##### Page text
If you’ve recently opted to learn how to drive, or whether you’ve held off of buying a car and are hoping to make your first purchase, then it’s not just a case of choosing a motor and getting it. It would be nice if things were that simple, but, as responsible grown-ups, we have to think about what we do before we do them!

A car is a pretty big commitment, so you’ll have to make sure you have everything right before you actually purchase – you don’t want to spend all that money and go through all the fuss just to end up with something you’ll immediately hate. That said, here are just a few things you’ll need to take into account before buying your first car:

Looks don’t matter

If you have lots of money to spend, then you’ll obviously have the pick of whatever you want when it comes to a car. If you’re not exactly rolling in money, however, that’s when you have to narrow your search a little and be sensible.

Sure, you’ll probably want something that is clean looks decent, but on the whole, looks don’t matter – you’re not going to have the flashiest thing by everyone’s standards anyway.

Consider how you want to purchase

There are a few ways you can buy a car. You can, of course, by a car outright and pay for everything right there and then. That’s the most common way things get done. If you need a little money, there are companies out there that can offer you a loan that suits you.

If you have Bad Credit, then you could get in touch with a firm that focuses on getting people car loans in stickier situations – there are plenty out there that specialize in this kind of thing.

Think about safety

Not every car you hop in is going to be a death trap, but some might have a few flaws. If you’re going to buy a car, then you’re going to have to figure out if it’s going to be okay to use in the long-term.

The car presented to you might look fully-functional, but it may be a ticking time bomb of a vehicle! Check the miles and take a look at the overall condition – you don’t need to be an expert mechanic to know when something’s on its last legs.

Does it suit your driving style?

You’re going to be the one driving it, after all. Just because it has good reviews, and others might want it, that doesn’t mean it’ll suit your style. If you’re used to driving with a manual gear shift, then you probably won’t want an automatic transmission.

Cars are only as powerful as their engine will let them be, so if you’re not comfortable driving a strong car with lots of power, then think about getting a smaller car with a little engine. Lots of people also like to stick with the same manufacturer – if you learned in a certain car, then you’ll be comfortable with that particular biting point, etc. Perhaps you’ll need to choose the same manufacturer as your learning stage.
##########
##### Study material
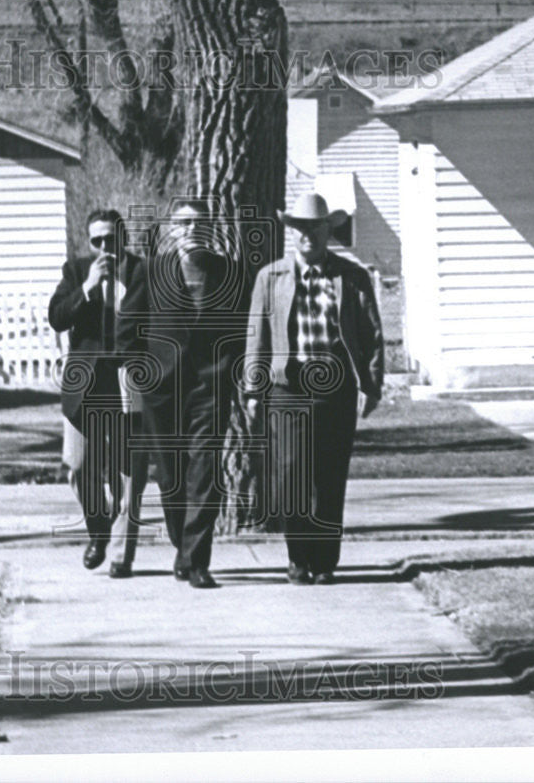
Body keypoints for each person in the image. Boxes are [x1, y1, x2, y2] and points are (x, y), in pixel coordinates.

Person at [244, 193, 383, 585]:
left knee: (329, 477)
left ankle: (324, 562)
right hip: (288, 386)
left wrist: (371, 386)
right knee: (291, 475)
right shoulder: (270, 278)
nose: (309, 235)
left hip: (336, 388)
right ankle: (298, 557)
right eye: (301, 228)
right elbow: (256, 337)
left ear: (327, 230)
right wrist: (254, 390)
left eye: (316, 227)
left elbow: (372, 335)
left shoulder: (351, 276)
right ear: (293, 232)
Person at [119, 199, 240, 589]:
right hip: (161, 391)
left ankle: (197, 561)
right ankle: (182, 549)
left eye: (199, 223)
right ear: (172, 229)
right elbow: (127, 327)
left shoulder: (230, 273)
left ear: (210, 229)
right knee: (170, 477)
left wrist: (236, 375)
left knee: (204, 472)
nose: (191, 230)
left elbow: (242, 330)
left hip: (211, 387)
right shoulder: (151, 271)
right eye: (184, 223)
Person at [48, 209, 148, 578]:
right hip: (86, 382)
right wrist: (87, 287)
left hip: (126, 379)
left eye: (111, 239)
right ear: (88, 243)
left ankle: (121, 556)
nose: (105, 247)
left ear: (123, 238)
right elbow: (57, 316)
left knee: (126, 473)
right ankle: (99, 530)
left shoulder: (142, 272)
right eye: (97, 241)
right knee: (78, 465)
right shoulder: (76, 271)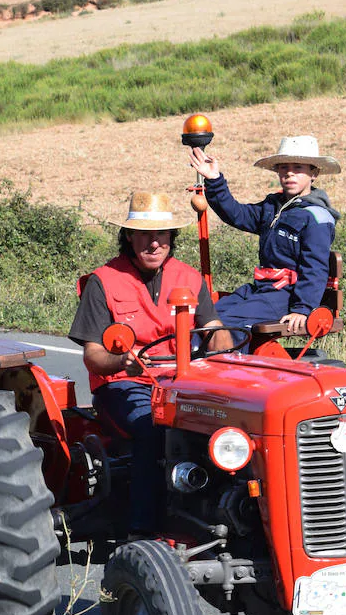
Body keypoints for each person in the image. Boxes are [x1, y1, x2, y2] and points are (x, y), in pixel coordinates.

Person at [69, 190, 231, 538]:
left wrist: (223, 343)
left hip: (183, 381)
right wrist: (121, 362)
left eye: (161, 234)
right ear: (129, 236)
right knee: (152, 428)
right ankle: (142, 531)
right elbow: (93, 355)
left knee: (230, 424)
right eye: (144, 234)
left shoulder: (189, 277)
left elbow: (214, 329)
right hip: (126, 385)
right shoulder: (104, 281)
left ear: (172, 237)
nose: (153, 244)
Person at [189, 135, 341, 335]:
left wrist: (302, 310)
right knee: (204, 316)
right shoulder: (272, 207)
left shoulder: (317, 218)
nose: (289, 173)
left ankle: (227, 363)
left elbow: (315, 268)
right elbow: (236, 214)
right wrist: (214, 180)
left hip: (287, 297)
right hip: (262, 290)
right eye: (284, 167)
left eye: (298, 168)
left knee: (223, 325)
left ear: (314, 173)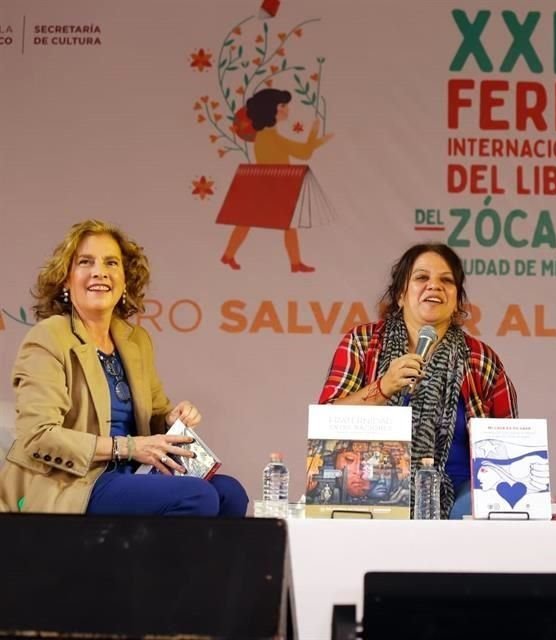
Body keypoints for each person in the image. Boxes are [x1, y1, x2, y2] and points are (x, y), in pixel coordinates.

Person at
##########
* **What is expected**: Copy the passage of the car-buying text from "The car presented" to "your driving style?".

* **Written reply**:
The car presented to you might look fully-functional, but it may be a ticking time bomb of a vehicle! Check the miles and take a look at the overall condition – you don’t need to be an expert mechanic to know when something’s on its last legs.

Does it suit your driving style?